Постколониальные исследования Беларуси, как правило, подпадают под две категории. С одной стороны, современные белорусские ученые и интеллектуалы, например Владимир Абушенко, Валентин Акудович и Вячеслав Ракицкий, предлагают разнообразные интерпретации белорусской истории и идентичности [Абушэнка 2003; Акудовiч 2007; Ракіцкі 2010]. Их объединяет видение Беларуси как пограничной зоны, периферийной территории, отчужденной от самой себя в результате колониального подчинения. Все эти теории разной степени изощренности предполагают моральный и/или интеллектуальный императив воссоздать утерянную «белорусскость», делая упор на национальную идентичность (Абушенко), код «отсутствия» (Акудович) или разрушительное воздействие колониализма на «исконную» белорусскость, которая существовала в мифическом прошлом (Ракицкий).
Во вторую группу входят исследователи из западных академических кругов, такие как Елена Гапова, Александр Першай и Сергей Ушакин. Часто они вступают в открытый спор с первой группой, опровергая колониальное прочтение первыми белорусской истории. Критически анализируя нарративы белорусских интеллектуалов, они утверждают, что постколониальное состояние — это дискурсивный конструкт, созданный политически окрашенными стратегиями национального нарратива, или, выражаясь иначе, белорусский постколониализм — это сумма постколониальных мифов, сформулированных исследователями и активистами постсоветской Беларуси [Гапова 2005: 405— 441; Pershai 2012: 121—141; Ушакин 2011: 209—233]. И хотя такое понимание постколониализма, без сомнения, более тонкое, чем идеи «возвращения к истокам» белорусских интеллектуалов, оно дискредитирует утверждения последних, клеймя их как «бесконечные ритуалы самовиктимизации» [Ушакин 2011: 212], и априори отбрасывает возможность советской колонизации. В результате исследователи второй группы, как правило, склонны сводить на нет временные коннотации самого термина «постколониализм».

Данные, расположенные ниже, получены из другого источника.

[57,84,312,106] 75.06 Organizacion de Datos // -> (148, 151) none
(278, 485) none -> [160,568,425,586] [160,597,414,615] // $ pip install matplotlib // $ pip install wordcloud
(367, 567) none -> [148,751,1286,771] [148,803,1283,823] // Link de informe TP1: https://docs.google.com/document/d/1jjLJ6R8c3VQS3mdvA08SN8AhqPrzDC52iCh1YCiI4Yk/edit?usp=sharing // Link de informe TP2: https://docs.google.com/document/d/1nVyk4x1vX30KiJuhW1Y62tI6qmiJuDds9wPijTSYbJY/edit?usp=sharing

Внимательный взгляд на белорусскую культуру как поздне-, так и постсоветского периода выявляет третий вид постколониальной Беларуси, который избегает националистических догм и в то же время осмысляет исторические стадии подчинения. Белорусский постколониализм, живущий в литературе, кино и других художественных медиа, сложен и изобретателен, а его интерпретация требует адаптации существующих «традиционных» постколониальных парадигм и понятий [3]. Важное отличие заключается в том, что формирование памяти было в центре советского колониального дискурса — идея, которая прекрасно отражена в термине авторства Сергея Екельчика «империя памяти» [Yekelchyk 2004]. По словам теоретиков западного колониализма, например Франца Фанона и Альбера Мемми, колонизация уничтожает память колонизированных; Фанон писал, что:
колониализму недостаточно держать народы мертвой хваткой и выкачивать из голов местного населения остатки формы и содержания. По какой-то извращенной логике колонизатор обращается к прошлому угнетаемого народа и искажает, обезображивает и уничтожает его [Fanon 1967: 169].

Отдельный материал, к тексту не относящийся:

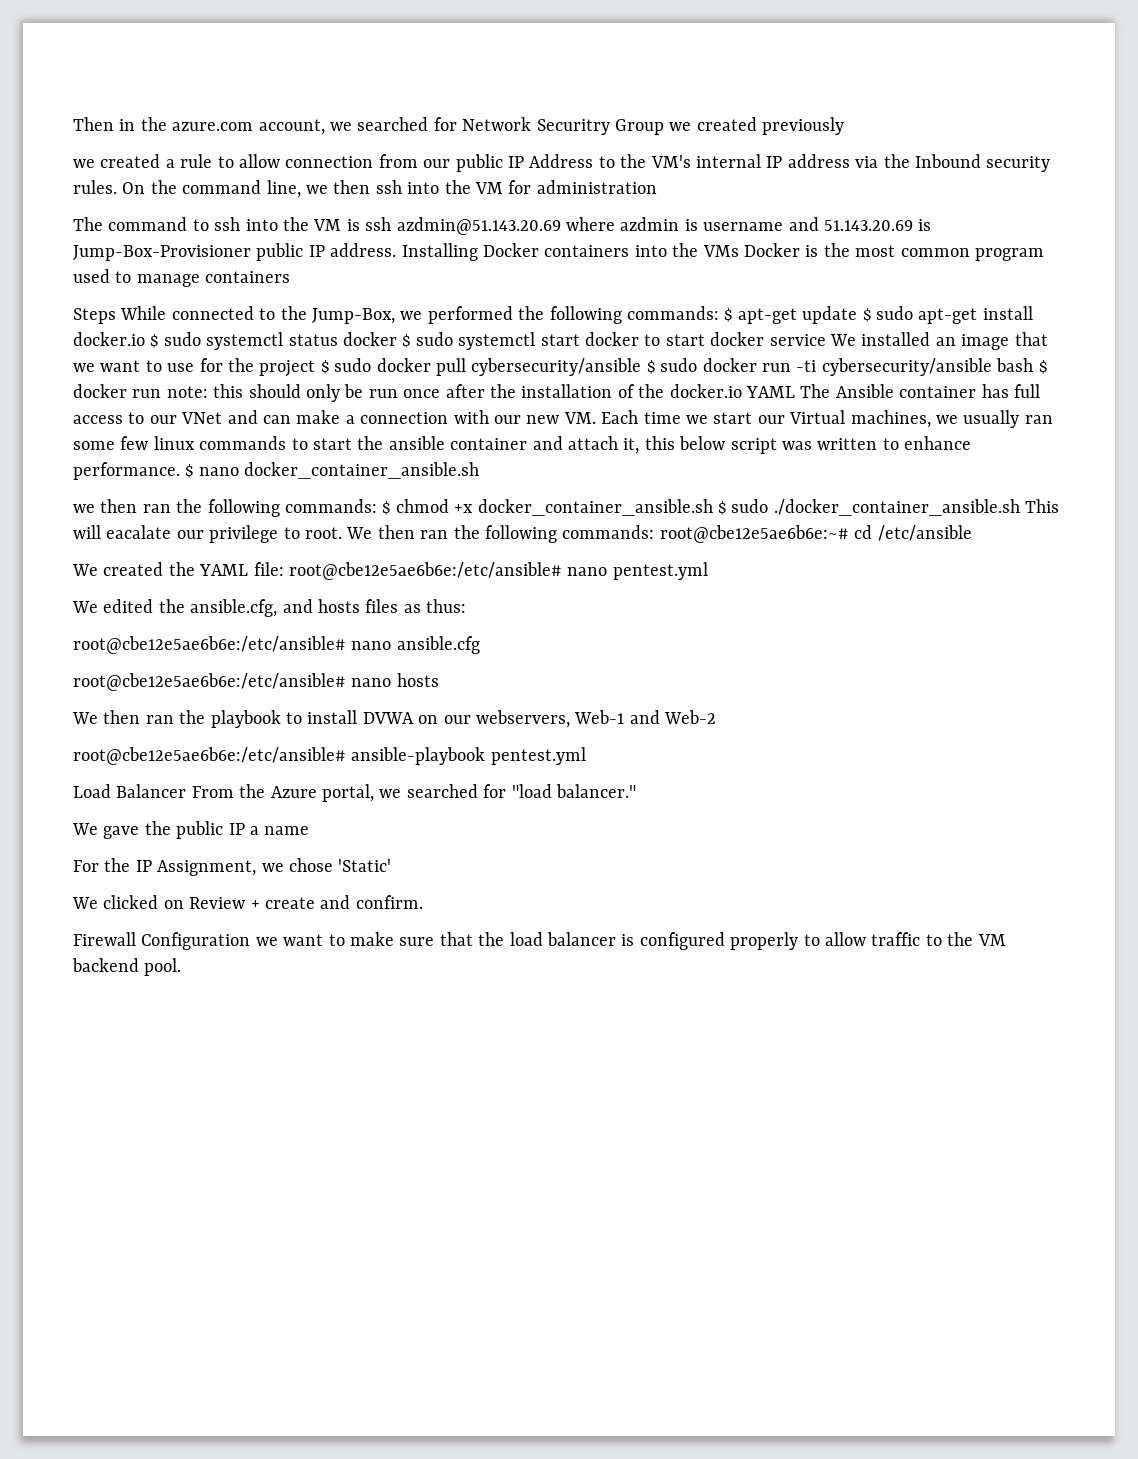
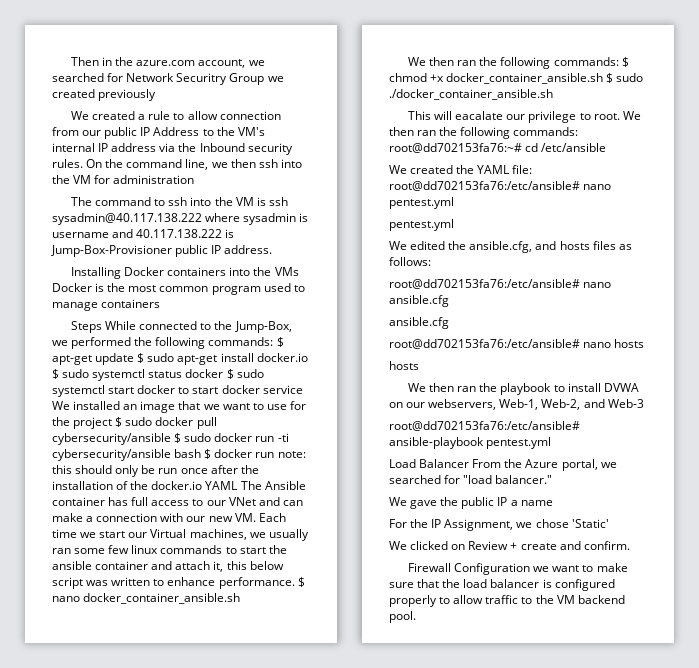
[73,159,95,168] we -> [70,111,89,120] We
[396,217,680,235] azdmin@51.143.20.69 where azdmin -> [52,213,297,225] sysadmin@40.117.138.222 where sysadmin
[823,220,913,231] 51.143.20.69 -> [136,229,223,238] 40.117.138.222
(397, 250) none -> (273, 249) //
[73,504,95,513] we -> [407,57,426,66] We
(1020, 507) none -> (553, 94) //
[659,525,849,543] root@cbe12e5ae6b6e:~# -> [389,143,522,153] root@dd702153fa76:~#
[289,562,562,580] root@cbe12e5ae6b6e:/etc/ansible# -> [389,181,580,191] root@dd702153fa76:/etc/ansible#
(708, 571) none -> [389,219,454,231] // pentest.yml
[426,599,467,613] [73,636,346,654] thus: // root@cbe12e5ae6b6e:/etc/ansible# -> [389,257,431,266] [389,279,580,289] follows: // root@dd702153fa76:/etc/ansible#
[73,673,346,691] root@cbe12e5ae6b6e:/etc/ansible# -> [389,317,449,329] [389,339,580,349] ansible.cfg // root@dd702153fa76:/etc/ansible#
(439, 680) none -> [389,361,419,370] // hosts
[574,710,717,724] [73,747,346,765] Web-1 and Web-2 // root@cbe12e5ae6b6e:/etc/ansible# -> [499,399,644,410] [389,421,580,431] Web-1, Web-2, and Web-3 // root@dd702153fa76:/etc/ansible#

Подобный аргумент приводит и Мемми: «…[колонизируемый] все меньше и меньше обращается к прошлому, которое для колонизатора не существует» [Memmi 1990: 146]. Как бы то ни было, в советскую эпоху прошлое Беларуси было не только уничтожено, но и отстроено заново: определенная версия истории республики стала орудием продления господства Советов над территорией страны и ее жителями. Культ победы в Великой Отечественной войне оставил неизгладимый след на белорусской идентичности, используя «героизм» нации в качестве доказательства лояльности советскому проекту. Навязывание избирательной памяти было орудием советизации.

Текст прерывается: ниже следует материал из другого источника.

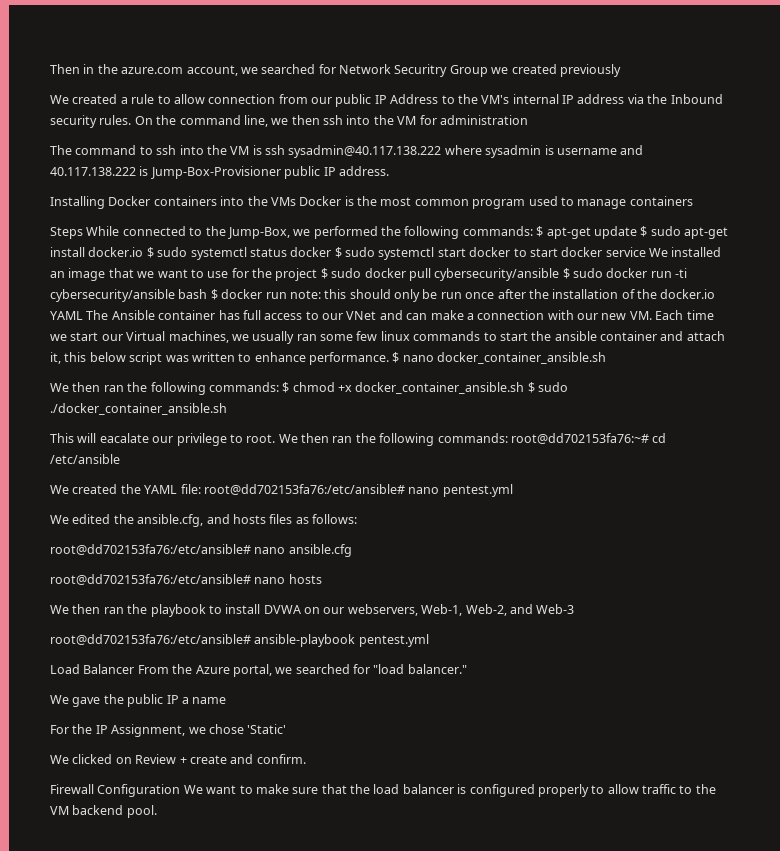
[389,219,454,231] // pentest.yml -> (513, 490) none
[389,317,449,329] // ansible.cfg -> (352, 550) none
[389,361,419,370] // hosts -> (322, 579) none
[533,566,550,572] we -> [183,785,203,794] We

В Советском Союзе после смерти Сталина на противоположных концах политического спектра оказались две парадигмы памяти Бернхарда Гизена: триумф и травма [Giesen 2004] [4]. Дискурс советского государства был неизменно победным, в то время как работы ключевых авторов, которые лично испытали тяготы войны, в том числе и Василия Быкова, были переполнены травмой. Очень часто персонажей белорусских повестей и рассказов времен поздней советской эпохи терзают воспоминания войны; либо, по другому сценарию, они совершенно не помнят событий, но вынуждены переживать их вновь и вновь во вспышках воспоминаний, которые случаются в критические моменты: они изувечены ужасами войны, которые преследуют их снова и снова [5]. Исследуя белые пятна и разрывы на карте национальной памяти — и, таким образом, изобличая бессмысленность официального слогана «никто не забыт, ничто не забыто», — несколько ставших классиками авторов, кинематографистов и художников сделали тему войны центральной в белорусской культуре, отказавшись при этом от клейма «Партизанской республики». Через их работы проступает альтернативная, неканоническая Беларусь, часто завуалированная (как будет видно в случае с Быковым), а иногда и провозглашаемая открыто (например, у Владимира Короткевича). Их ревизионистские исторические нарративы одновременно и несут черты антиколониальной литературы, и поднимают тему военной травмы: благодаря такому двойственному характеру белорусская идентичность начинает примирение со вторичной травмой колониального угнетения. В результате этого процесса возникает пост колониальный гибрид, что мы и попытаемся показать.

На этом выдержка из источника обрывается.